Undertake this adventure just before sunrise. 1. Summon Uber or Lyft. 2. Proceed here for a mindblowing tour of a Los Angeles almost no visitor ever sees: The plaza is bounded by E. 1st Street to the south, N. Boyle Avenue to the west, and a small residential street named Pleasant Avenue to its north. 3. Google El Huarachito (it’s close). This mom-and-gramma-run joint serves the best Mexican breakfast in the city. 4. At dawn, the lack of traffic means you have a five minute drive to the historic and grand bridges spanning the LA River and the railyards of Downtown. Proceed west toward downtown on the bridge as the sunrise reflects off the city like quartz turned to opal. 5. Tip your driver, they’ve been patient.

LISTEN / WATCH:

Club Nokia

As much as I like to champion the indie little guy (The Smell, The Bootleg) if you’re only in town for a little while and you want the best chance of seeing a solid act, the Club Nokia is your joint. Mind you, it’s located in the semi-cheezy LA Live, and remember, it is NOT the big Nokia Theater.
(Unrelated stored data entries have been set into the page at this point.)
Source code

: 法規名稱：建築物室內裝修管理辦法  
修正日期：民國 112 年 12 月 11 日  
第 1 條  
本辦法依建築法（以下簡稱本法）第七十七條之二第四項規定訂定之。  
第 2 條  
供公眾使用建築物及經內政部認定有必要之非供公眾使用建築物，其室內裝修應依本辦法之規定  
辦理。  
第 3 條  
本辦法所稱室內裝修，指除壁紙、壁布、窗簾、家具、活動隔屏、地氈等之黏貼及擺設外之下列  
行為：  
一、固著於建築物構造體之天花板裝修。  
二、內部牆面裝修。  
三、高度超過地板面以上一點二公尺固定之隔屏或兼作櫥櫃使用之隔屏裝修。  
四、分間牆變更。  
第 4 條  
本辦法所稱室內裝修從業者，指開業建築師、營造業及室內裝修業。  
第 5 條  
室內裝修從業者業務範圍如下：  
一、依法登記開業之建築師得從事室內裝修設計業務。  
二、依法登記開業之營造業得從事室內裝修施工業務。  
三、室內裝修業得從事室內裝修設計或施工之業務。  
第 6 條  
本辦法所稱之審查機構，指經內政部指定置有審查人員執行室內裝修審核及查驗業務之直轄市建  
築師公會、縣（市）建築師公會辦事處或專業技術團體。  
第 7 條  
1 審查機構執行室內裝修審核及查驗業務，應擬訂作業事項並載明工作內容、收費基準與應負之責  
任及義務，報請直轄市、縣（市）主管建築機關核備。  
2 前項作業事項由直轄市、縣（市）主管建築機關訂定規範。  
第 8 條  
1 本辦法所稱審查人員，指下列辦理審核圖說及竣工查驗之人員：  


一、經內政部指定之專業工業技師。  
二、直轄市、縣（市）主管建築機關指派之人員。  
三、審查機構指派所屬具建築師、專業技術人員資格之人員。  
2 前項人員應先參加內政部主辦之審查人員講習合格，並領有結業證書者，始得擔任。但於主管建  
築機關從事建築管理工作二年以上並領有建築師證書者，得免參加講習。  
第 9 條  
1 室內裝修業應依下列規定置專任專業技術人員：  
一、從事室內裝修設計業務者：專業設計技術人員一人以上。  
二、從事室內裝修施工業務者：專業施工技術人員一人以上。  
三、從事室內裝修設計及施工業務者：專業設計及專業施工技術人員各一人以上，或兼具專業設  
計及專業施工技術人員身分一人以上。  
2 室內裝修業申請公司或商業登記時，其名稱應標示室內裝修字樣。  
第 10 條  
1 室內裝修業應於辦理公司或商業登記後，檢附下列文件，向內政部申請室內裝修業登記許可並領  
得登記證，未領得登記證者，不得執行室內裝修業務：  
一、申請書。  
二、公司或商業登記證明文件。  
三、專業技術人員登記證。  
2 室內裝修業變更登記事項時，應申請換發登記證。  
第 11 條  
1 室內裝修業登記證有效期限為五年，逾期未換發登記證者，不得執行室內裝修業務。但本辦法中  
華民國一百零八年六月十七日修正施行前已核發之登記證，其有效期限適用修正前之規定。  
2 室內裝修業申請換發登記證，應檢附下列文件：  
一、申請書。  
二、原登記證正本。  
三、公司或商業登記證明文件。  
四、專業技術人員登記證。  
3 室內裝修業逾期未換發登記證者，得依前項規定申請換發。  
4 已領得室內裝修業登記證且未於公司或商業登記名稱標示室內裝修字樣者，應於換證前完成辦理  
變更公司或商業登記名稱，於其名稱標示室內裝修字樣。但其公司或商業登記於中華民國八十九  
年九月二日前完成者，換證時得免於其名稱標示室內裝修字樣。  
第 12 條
It’s small enough to snag quality acts before they get too pricey and sell on Ticketmaster out in 5 minutes; it’s big enough to pack a great show.

800 West Olympic Blvd, Ste A335, Los Angeles, CA 90015 / (213) 765-7000 / clubnokia.com

Villains

If mainstream ain’t your bag, this steampunk/dark-circus big top in the black heart of the arts district, just east of downtown, always offers the best Mason jar drinks around and a slightly illicit sense of partying in a secret, here-tonight, vanished-tomorrow tent with the freaks. Villains‘ live music often has a slightly swoony, old-school vibe, and standard bar fare like burgers accompany charming additions like caramel corn, wee hand pies, and boozy snow cones. Half the menu is secret, including the drinks, so always ask your server what’s good.

1356 Palmetto St., Los Angeles, CA 90013 / (323) 637-4153 / villainstavern.com

CREEPED OUT:

“Stay” Hotel On Main

The former Hotel Cecil, reputed to have once housed a Mister Charlie Manson, has a checked past and any walk through its halls will leave you with a notion that a flood of blood is approaching just around the corner. The recent video of a young female guest apparently losing her mind, hiding in the elevator from no discernible threat, her subsequent disappearance and the recovery of her body from a rooftop watertower weeks later was bad enough; now we’re hearing of sightings of ghosts. The night watchman will regale you with stories—he’s very kind and helpful—and, to its credit, the attached storefront next door is home to a hilarious art installation. YMMV.

636 S Main St., Los Angeles, CA 90014 / (213) 213-7829 / stayonmain.com

Esotouric

Founded by writers and historians Kim Cooper and Richard Schave, these experts in all things weird about LA offer constant Esotouric bus tours into the secret heart of the home of noir. From “The Real Black Dahlia” to “Hotel Horrors and Main Street Vice,” (plus dozens more with true crime, literary, and LA-focused explorations of culture and spirituality throughout the city’s history), there are no better guides – or hand-holders if you bug out.